What the exercise asks: Find each line in the entries below that contains the word "frame", and copy those lines. Case counts, so match only that exact form.

Raw records:
'''

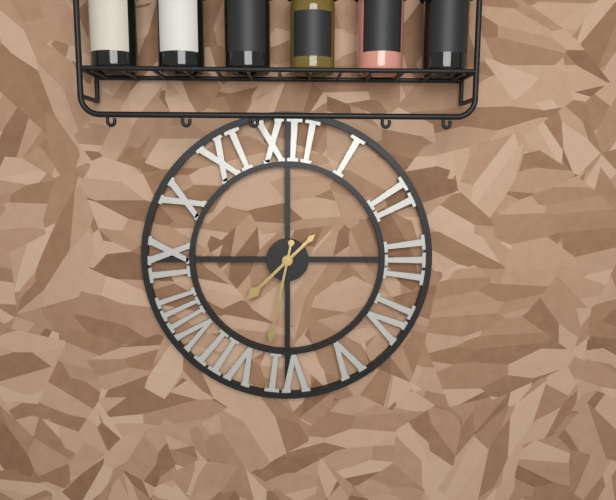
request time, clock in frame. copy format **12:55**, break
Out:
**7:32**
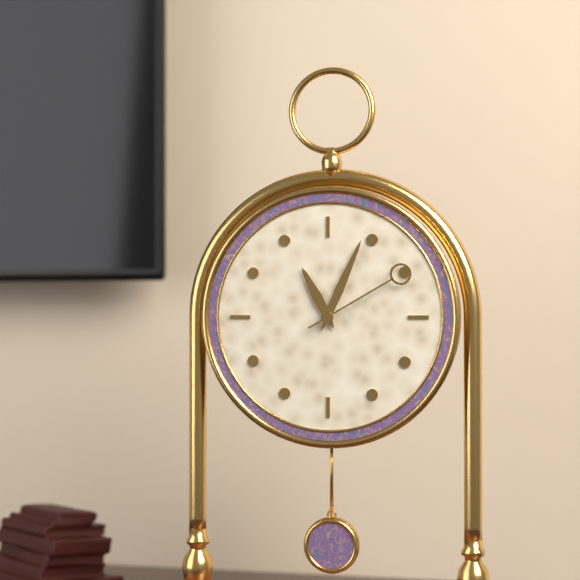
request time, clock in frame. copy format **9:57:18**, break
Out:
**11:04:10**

'''
'''

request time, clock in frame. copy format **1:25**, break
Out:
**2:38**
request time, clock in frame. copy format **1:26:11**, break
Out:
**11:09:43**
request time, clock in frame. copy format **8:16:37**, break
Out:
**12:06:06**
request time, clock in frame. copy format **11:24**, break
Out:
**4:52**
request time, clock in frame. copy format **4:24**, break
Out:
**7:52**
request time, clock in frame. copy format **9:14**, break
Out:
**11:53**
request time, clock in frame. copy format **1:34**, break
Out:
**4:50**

'''
'''

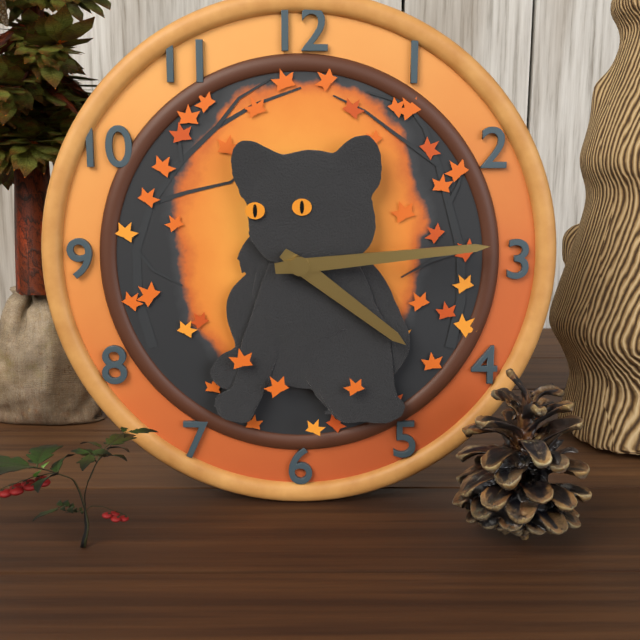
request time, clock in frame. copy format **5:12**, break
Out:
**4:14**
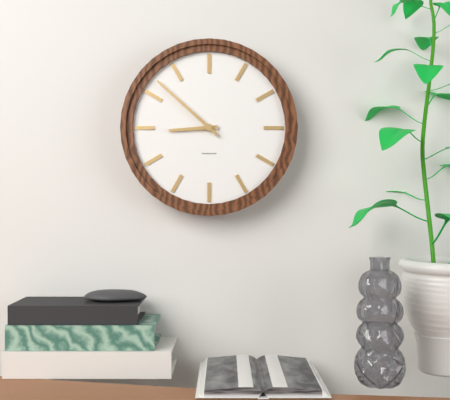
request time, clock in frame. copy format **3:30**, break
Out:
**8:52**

'''

Problem solution:
request time, clock in frame. copy format **12:55**, break
request time, clock in frame. copy format **9:57:18**, break
request time, clock in frame. copy format **1:25**, break
request time, clock in frame. copy format **1:26:11**, break
request time, clock in frame. copy format **8:16:37**, break
request time, clock in frame. copy format **11:24**, break
request time, clock in frame. copy format **4:24**, break
request time, clock in frame. copy format **9:14**, break
request time, clock in frame. copy format **1:34**, break
request time, clock in frame. copy format **5:12**, break
request time, clock in frame. copy format **3:30**, break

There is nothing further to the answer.